Prédation d’une émergence par un Guêpier d’Europe Merops apiaster.

La capture d’odonates par des plantes est un phénomène peu commun mais bien documenté. En Europe, les cas les plus fréquents concernent des plantes carnivores du genre Drosera, qualifiés en français de Rossolis, littéralement qui brille comme la rosée au soleil. Les rossolis croissent sur des sols pauvres, généralement dans des tourbières ou des landes humides. Pour survivre, ils ont développé un comportement carnivore en digérant les petits arthropodes qui se collent aux tentacules luisants et gluants de leurs feuilles. Si leurs proies principales sont des diptères, quelques odonates se font parfois capturer. En Poitou-Charentes, il s’agit essentiellement d’Enallagma cyathigerum, Ceriagrion tenellum, Pyrrhosoma nymphula, Ischnura elegans, Ishnura pumilio et Coenagrion puella.

Des plantes non carnivores sont aussi susceptibles de capturer des insectes. Il s’agit essentiellement de végétaux qui ont développé des systèmes de dispersion de leurs graines par les animaux (épizoochorie). De petits poils crochus permettent aux graines, aux capitules floraux ou aux épillets de s’accrocher à la fourrure des mammifères et d’être transportés par ce biais vers de nouveaux milieux à coloniser. Ces petits barbillons retiennent parfois les libellules qui se posent sur les plantes, au point d’empêcher leur envol et de provoquer leur mort à court terme.

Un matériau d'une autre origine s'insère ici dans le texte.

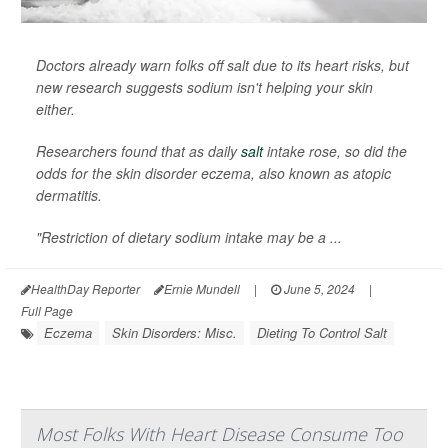
Doctors already warn folks off salt due to its heart risks, but
new research suggests sodium isn't helping your skin
either.
Researchers found that as daily
salt
intake rose, so did the
odds for the skin disorder eczema, also known as atopic
dermatitis.
"Restriction of dietary sodium intake may be a ...
HealthDay Reporter
Ernie Mundell
|
June 5, 2024
|
Full Page
Eczema
Skin Disorders: Misc.
Dieting To Control Salt
Most Folks With Heart Disease Consume Too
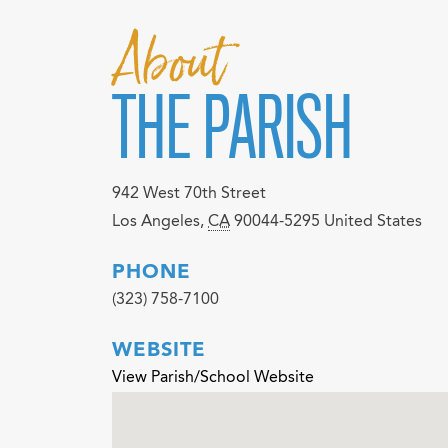
About
THE PARISH
942 West 70th Street
Los Angeles
,
CA
90044-5295
United States
PHONE
(323) 758-7100
WEBSITE
View Parish/School Website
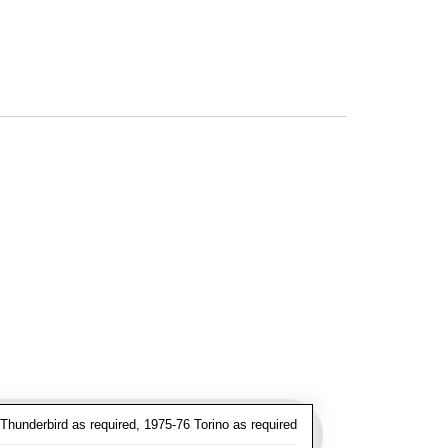
hunderbird as required, 1975-76 Torino as required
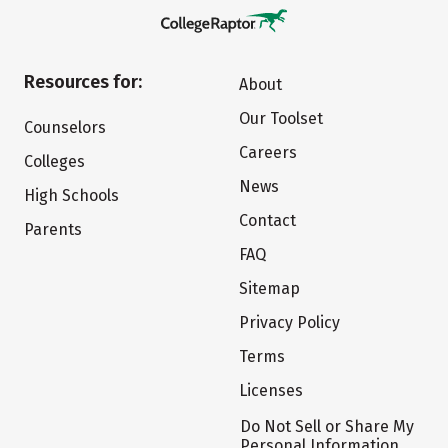
Resources for:
About
Our Toolset
Counselors
Careers
Colleges
News
High Schools
Contact
Parents
FAQ
Sitemap
Privacy Policy
Terms
Licenses
Do Not Sell or Share My
Personal Information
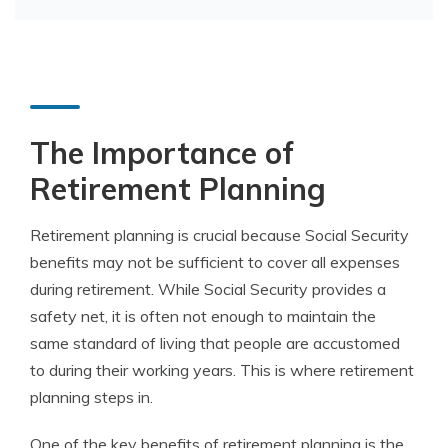
The Importance of
Retirement Planning
Retirement planning is crucial because Social Security
benefits may not be sufficient to cover all expenses
during retirement. While Social Security provides a
safety net, it is often not enough to maintain the
same standard of living that people are accustomed
to during their working years. This is where retirement
planning steps in.
One of the key benefits of retirement planning is the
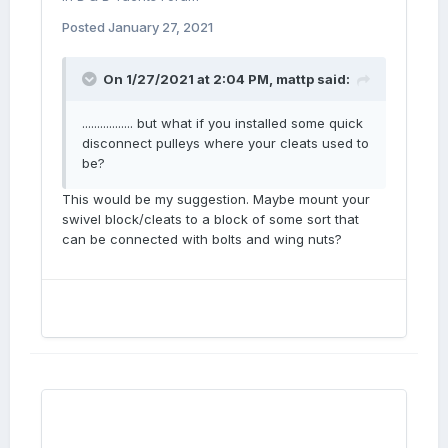
Posted
January 27, 2021
On 1/27/2021 at 2:04 PM,
mattp
said:
................. but what if you installed some quick
disconnect pulleys where your cleats used to
be?
This would be my suggestion. Maybe mount your
swivel block/cleats to a block of some sort that
can be connected with bolts and wing nuts?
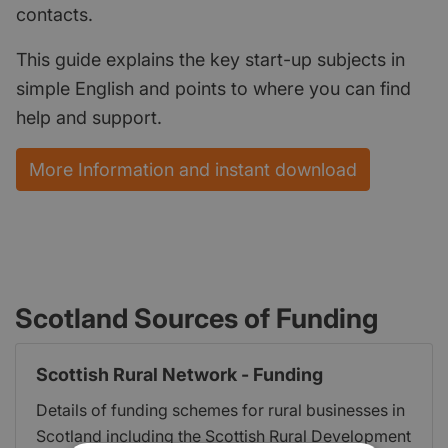
contacts.
This guide explains the key start-up subjects in
simple English and points to where you can find
help and support.
More Information and instant download
Scotland Sources of Funding
Scottish Rural Network - Funding
Details of funding schemes for rural businesses in
Scotland including the Scottish Rural Development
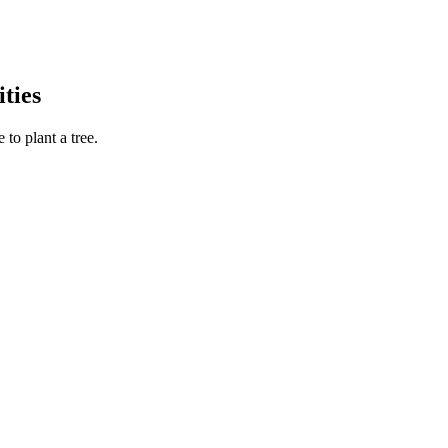
ties
to plant a tree.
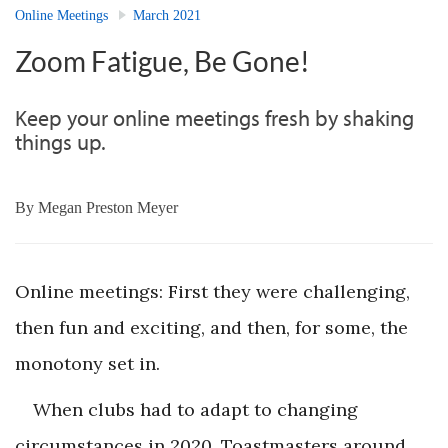
Online Meetings
March 2021
Zoom Fatigue, Be Gone!
Keep your online meetings fresh by shaking
things up.
By
Megan Preston Meyer
Online meetings: First they were challenging,
then fun and exciting, and then, for some, the
monotony set in.
When clubs had to adapt to changing
circumstances in 2020, Toastmasters around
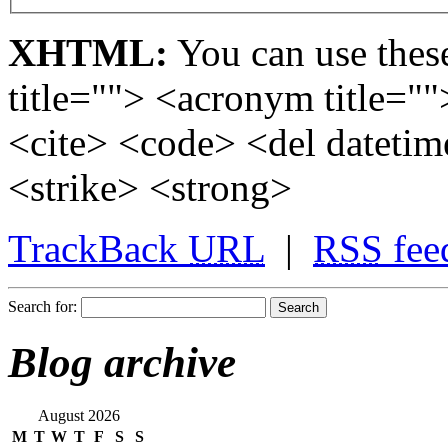
XHTML:
You can use these
title=""> <acronym title="
<cite> <code> <del dateti
<strike> <strong>
TrackBack
URL
|
RSS
fee
Search for:
Blog archive
August 2026
M
T
W
T
F
S
S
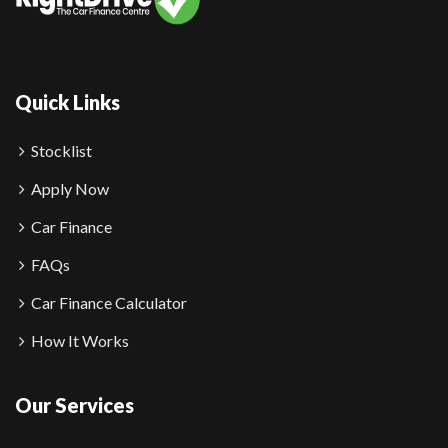
Quick Links
Stocklist
Apply Now
Car Finance
FAQs
Car Finance Calculator
How It Works
Our Services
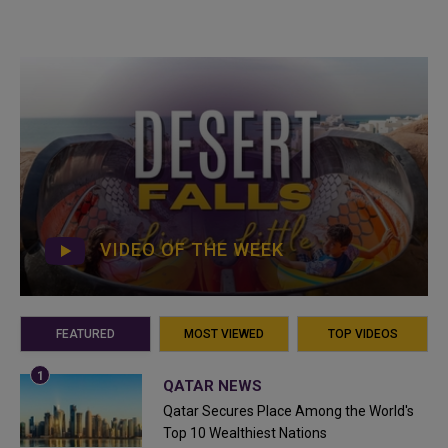
VIDEO OF THE WEEK
FEATURED
MOST VIEWED
TOP VIDEOS
QATAR NEWS
Qatar Secures Place Among the World's
Top 10 Wealthiest Nations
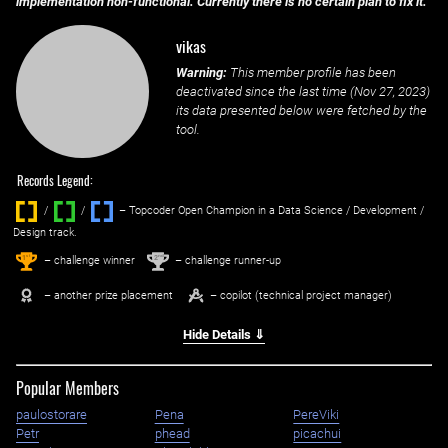
implementation non-functional. Currently there is no certain plan to fix it.
vikas
Warning:
This member profile has been
deactivated since the last time (
Nov 27, 2023
)
its data presented below were fetched by the
tool.
Records Legend:
/
/ ‌
– Topcoder Open Champion in a Data Science / Development /
Design track.
1
2
st
nd
– challenge winner
– challenge runner-up
– another prize placement
– copilot (technical project manager)
Hide Details ⇓
Popular Members
paulostorare
Pena
PereViki
Petr
phead
picachui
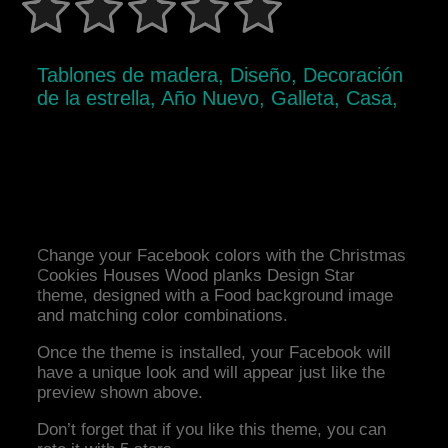
Tablones de madera, Diseño, Decoración
de la estrella, Año Nuevo, Galleta, Casa,
Change your Facebook colors with the Christmas
Cookies Houses Wood planks Design Star
theme, designed with a Food background image
and matching color combinations.
Once the theme is installed, your Facebook will
have a unique look and will appear just like the
preview shown above.
Don’t forget that if you like this theme, you can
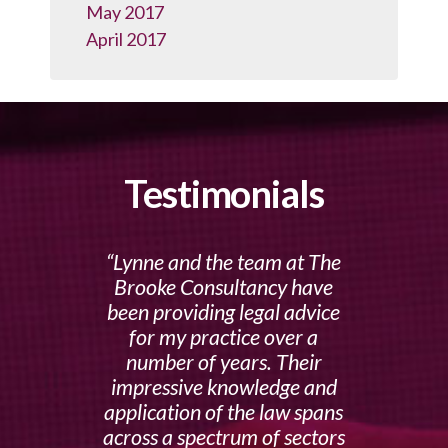
May 2017
April 2017
Testimonials
Lynne and the team at The
Brooke Consultancy have
been providing legal advice
for my practice over a
number of years. Their
impressive knowledge and
application of the law spans
across a spectrum of sectors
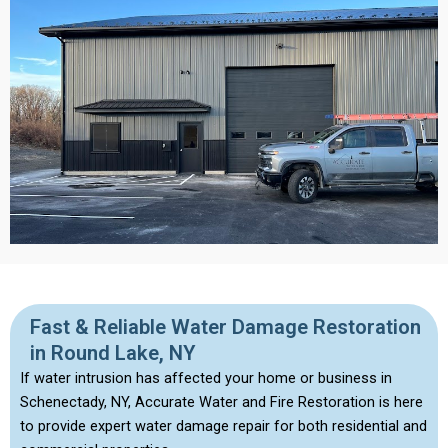
Fast & Reliable Water Damage Restoration
in Round Lake, NY
If water intrusion has affected your home or business in
Schenectady, NY, Accurate Water and Fire Restoration is here
to provide expert water damage repair for both residential and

En Europe, les odonates peuvent se prendre aux pièges involontairement tendus par les gratterons Galium spp, les bardanes Arctium spp et surtout la Sétaire verticillée Setaria verticillata. Cette poacée, que l’on trouve souvent en marge des cultures de maïs, peut parfois provoquer de véritables hécatombes en bordure de cours d’eau. Ainsi, le long du fleuve Charente, plus de 200 libellules de six espèces différentes ont été découvertes accrochées aux barbules de trois stations de la graminée (Jourde, 2000). La capture d’odonates par cette plante quasi cosmopolite a aussi été constatée en Camargue (Papazian, 1998) ainsi qu’en Namibie (Martens et al, 2003).

A toutes ces menaces auxquelles les espèces sont adaptées et réussissent généralement à faire face, se greffent de nombreux périls provoqués par l’homme. Les impacts des destructions d’habitats naturels, de la pollution, des assèchements des cours d’eau, de l’introduction d’espèces exotiques seront détaillés au chapitre menaces.

Cette petite Nymphe au corps de feu {Pyrrhosoma nymphula} s’est engluée dans les feuilles d’une plante carnivore, un rossolis {Drosera intermedia}.

 

Philippe JOURDE

 

Bibliographie

Corbet P.S., 2004 – Dragonflies : Behaviour and Ecology of Odonata. 2nd – edition. Harley Books, 830 p.

Jourde P., 2000 – Nouvelles données de captures d’odonates par un végétal non carnivore. Martinia, 16 (1) 3-7.

Martens A., Suhling F., 2003 – The barbed inflorescences of the grass Setaria verticilliata (L.) Palisot de Beauvois (Poaceae) as a lethal trap for dragonflies (Odonata). Cimbebasia, 18 : 243-246.

Papazian R., 1998 – Les odonates et les plantes épizoochores. L’Entomologiste, 54 (5) : 193-196.

Proctor H., Pritchard G., 1989 – Neglected predators : water mites (Acari : Parasitengona : Hydrachnella) in freshwater communities. Journal of the North American Benthological Society, 8 : 100-111.